Most people are aware of “morning sickness” as a common issue in early pregnancy. Unfortunately it isn’t reserved just to the morning, nor is it guaranteed to go away when you reach your second trimester. 

Most of the time, pregnancy nausea and sickness does eventually resolve by itself, but there are a few things you can try to reduce the effects in the meantime:

  • Eat little and often. Having an empty stomach usually makes the sickness worse, so try to nibble regularly throughout the day. You may want to keep a small snack by your bedside so that you can put something in your stomach before you get up in the morning.

  • Drink plenty of fluids. As long as you can keep water down, you should be ok even if you can’t really eat anything. If you are unable to drink water, contact your healthcare provider as you may need rehydration. 

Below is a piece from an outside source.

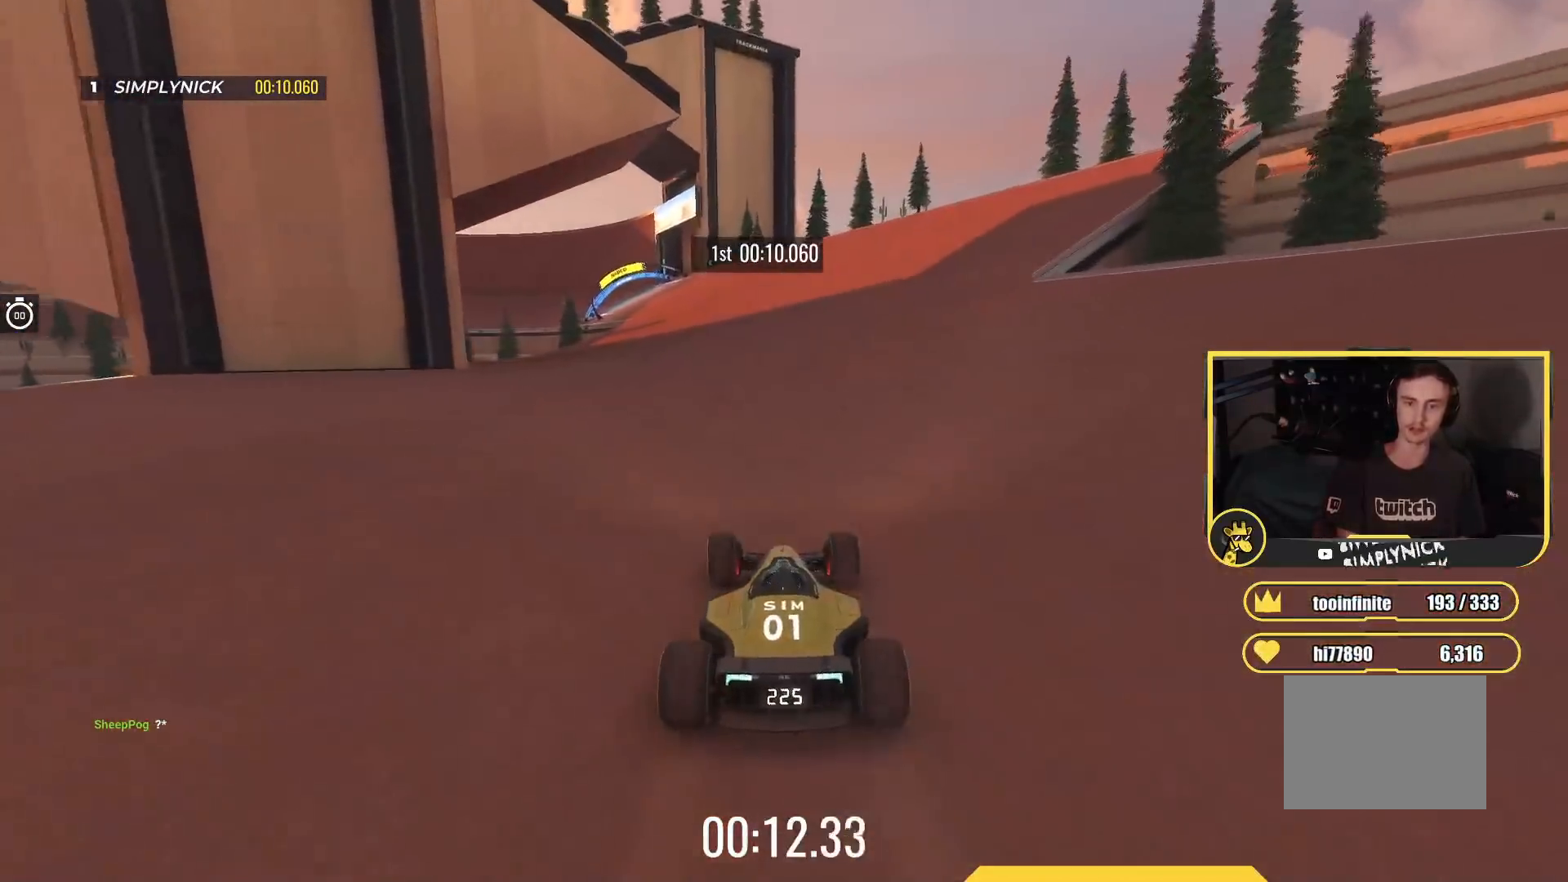
{"keys": ["up"], "events": [[100, "left", "up"]]}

  • Avoid any foods or smells that make you feel sick. Plain meals, and carbohydrate-heavy foods can be easier to stomach when you are feeling unwell. 

  • Try foods and drinks containing ginger, as there is some evidence that these can help settle your stomach. Peppermint tea is also helpful for some people. 

 

  • Rest when you can, as being overtired is likely to make your nausea worse

  • If your sickness is impacting on your ability to do day-to-day things, contact your GP to discuss medication options. There are a few antiemetics which are safe to use in pregnancy. 

 

Generally it is not harmful to be frequently sick during pregnancy, as you have sufficient stores in your body to support yourself and your growing baby. Extreme sickness in pregnancy is called hyperemesis gravidarum, and usually requires rehydration treatment in hospital. You need to seek medical assistance if any of the following apply:

  • You are unable to keep down water

 

  • You are losing weight

 

  • You have not had a wee for more than 8 hours, or have pain when peeing or blood in your urine

  • You have abdominal pain or any other concerning symptom

 

Further information is available via Pregnancy sickness support. 

 

If you also have diarrhoea with vomiting, it is likely that you have a stomach bug. Try to stay well hydrated and get plenty of rest. Your body will usually deal with it in a couple of days, but if it doesn’t go away, or if you cannot keep water down, contact your healthcare provider.